TASK REQUIREMENTS
This exercise calls for a copy of every line in the listing below that carries the word "female".

DATASET SECTION
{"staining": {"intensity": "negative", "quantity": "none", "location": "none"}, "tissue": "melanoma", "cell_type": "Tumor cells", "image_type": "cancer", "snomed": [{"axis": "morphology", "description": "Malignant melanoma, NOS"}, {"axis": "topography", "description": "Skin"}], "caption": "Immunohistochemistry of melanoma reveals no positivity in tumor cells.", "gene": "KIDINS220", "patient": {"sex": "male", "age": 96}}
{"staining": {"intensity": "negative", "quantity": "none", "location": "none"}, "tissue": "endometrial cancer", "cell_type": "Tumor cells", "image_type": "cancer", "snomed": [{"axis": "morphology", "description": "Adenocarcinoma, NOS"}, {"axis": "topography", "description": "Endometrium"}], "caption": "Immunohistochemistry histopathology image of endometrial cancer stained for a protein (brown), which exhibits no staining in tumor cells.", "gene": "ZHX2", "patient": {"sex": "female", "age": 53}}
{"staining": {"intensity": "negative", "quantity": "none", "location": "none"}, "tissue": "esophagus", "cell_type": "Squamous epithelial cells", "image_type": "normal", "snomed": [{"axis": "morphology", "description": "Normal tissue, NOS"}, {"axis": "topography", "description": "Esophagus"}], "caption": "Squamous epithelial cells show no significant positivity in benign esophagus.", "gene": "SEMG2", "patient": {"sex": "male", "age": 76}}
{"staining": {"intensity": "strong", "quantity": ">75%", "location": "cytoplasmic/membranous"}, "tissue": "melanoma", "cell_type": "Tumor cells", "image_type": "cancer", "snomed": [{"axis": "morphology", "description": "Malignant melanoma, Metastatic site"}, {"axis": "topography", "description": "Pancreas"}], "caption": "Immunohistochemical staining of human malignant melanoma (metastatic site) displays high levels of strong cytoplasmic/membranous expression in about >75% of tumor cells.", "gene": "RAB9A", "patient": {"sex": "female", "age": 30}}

RESULT OF THE TASK
{"staining": {"intensity": "negative", "quantity": "none", "location": "none"}, "tissue": "endometrial cancer", "cell_type": "Tumor cells", "image_type": "cancer", "snomed": [{"axis": "morphology", "description": "Adenocarcinoma, NOS"}, {"axis": "topography", "description": "Endometrium"}], "caption": "Immunohistochemistry histopathology image of endometrial cancer stained for a protein (brown), which exhibits no staining in tumor cells.", "gene": "ZHX2", "patient": {"sex": "female", "age": 53}}
{"staining": {"intensity": "strong", "quantity": ">75%", "location": "cytoplasmic/membranous"}, "tissue": "melanoma", "cell_type": "Tumor cells", "image_type": "cancer", "snomed": [{"axis": "morphology", "description": "Malignant melanoma, Metastatic site"}, {"axis": "topography", "description": "Pancreas"}], "caption": "Immunohistochemical staining of human malignant melanoma (metastatic site) displays high levels of strong cytoplasmic/membranous expression in about >75% of tumor cells.", "gene": "RAB9A", "patient": {"sex": "female", "age": 30}}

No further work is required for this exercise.